Molte le tendenze dell’esercizio filmico sperimentale, è cosa nota. Originali, criptici, complessi, per l’organico collegamento con la concezione generale del linguaggio visivo, per la consapevolezza delle possibilità offerte dal mezzo cinematografico: dalla drammatizzazione o narrativizzazione, a quella creativa che fa del film il pretesto per un’opera esteticamente autonoma, dalla possibilità di usare la cinepresa per isolare i particolari e avvicinarli enormemente, in modo da funzionare come schemi di pura visibilità nelle varianti formalistiche e psicologiche.
Ma in cosa consiste la qualità specifica di questa settima arte? Nella velocità di sequenze delle immagini? Non esclusivamente, dichiara Thomas Draschan, ma nell’impossibilità di seguire in maniera sufficiente il livello di rappresentazione artistica; la qualità sta nel processo di appropriazione intellettuale ed interiorizzazione del materiale. Affine è il punto di vista espresso da Fred Camper, per cui si tratta di una questione di luce nel tempo, di spazi significativi, fotogramma dopo fotogramma, espressivi e unici, in cui l’aniconicità può raggiungere anche un certo stadio di pseudo narrazione. Per Xavier Garcia Bardon, intervenuto alla quarta e quinta edizione IFS, sono “…forme improvvisate, corrispondenze segrete, approcci ludici, re-invenzioni personali del dispositivo: la storia parallela del cinema sperimentale è quella delle forme libere proiettate qui…”. È una storia ciclica di alti e bassi, ha scritto Katia Rossini, poiché il cinema sperimentale è soprattutto uno stato della mente che può esser vero soltanto per sé stessi, motivato dalle scelte personali, non imposto dalle tendenze o dai canoni standardizzati.

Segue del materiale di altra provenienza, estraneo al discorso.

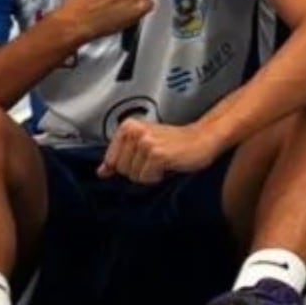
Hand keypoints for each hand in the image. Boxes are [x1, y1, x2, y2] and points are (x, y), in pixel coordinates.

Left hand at [100, 117, 218, 185]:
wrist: (204, 139)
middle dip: (139, 170)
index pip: (111, 161)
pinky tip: (170, 165)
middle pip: (121, 169)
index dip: (129, 165)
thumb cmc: (176, 143)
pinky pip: (146, 178)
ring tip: (164, 161)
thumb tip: (101, 172)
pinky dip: (158, 177)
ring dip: (150, 174)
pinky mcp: (156, 153)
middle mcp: (134, 131)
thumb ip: (120, 157)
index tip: (145, 159)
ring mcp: (145, 142)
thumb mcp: (144, 145)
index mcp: (128, 126)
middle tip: (157, 160)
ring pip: (133, 176)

Le possibilità sono infinite, dall’uso della pellicola emulsionata, insostituibile per Peter Kubelka, ai pionieri del found footage Gianikian e Ricci Lucchi, ai procedimenti di expanded cinema, fino al digitale.
Qual è il segreto della settima arte? Qual è il segreto della sua forza di attrazione? Questo segreto, penso, bisognerebbe cercarlo in quella speciale capacità del cinema di rappresentare la solitudine.
Marc Augè
Noi che conosciamo i segni dell’alfabeto dell’Independent Film Show, sappiamo quali gioie e pressioni sono racchiuse dentro un viraggio di colore, una mesta dissolvenza, un silenzio aspro, un rumore bianco, tra i fianchi di un sibilo incessante: ciò che di primo acchito appare come una mera tautologia, è invece il risultato di una rivelazione, di un autentico shock esperienziale. L’esatto contrario dello sguardo distratto e ordinario che si accontenta di arrestarsi sulla superficie. Spettatori senza rete di protezione, ci troviamo immersi nel paesaggio che scrutiamo, ne condividiamo il destino, facciamo i conti con l’imbarazzo della vastità del mondo esterno, che perde il suo peso, spazio, tempo, la sua casualità e si riveste con le forme della nostra coscienza.
Osserviamo queste pellicole e continuiamo a tastare il reale, che si lascia trasformare in qualcos’altro, sciogliendosi fra le dita. Fissiamo i films: conserviamo una relazione con il mondo e riflettiamo sulla sua perdita, tratteniamo il reale, e nello stesso momento il nostro occhio-regista esce dall’orizzonte della nostra esperienza e si smarrisce.
Ciò che sporge da queste immagini evanescenti e radiose è proprio lo splendore e il congedo, l’esaltazione e la privazione. Insomma, l’afferrare e il perdere, il conquistare e lo smarrire, in un gioco che si realizza davanti ai nostri occhi e nel quale, nello sconcerto di una solitudine d’ambra, siamo presi. Gioco sontuoso. Riservato a pochi.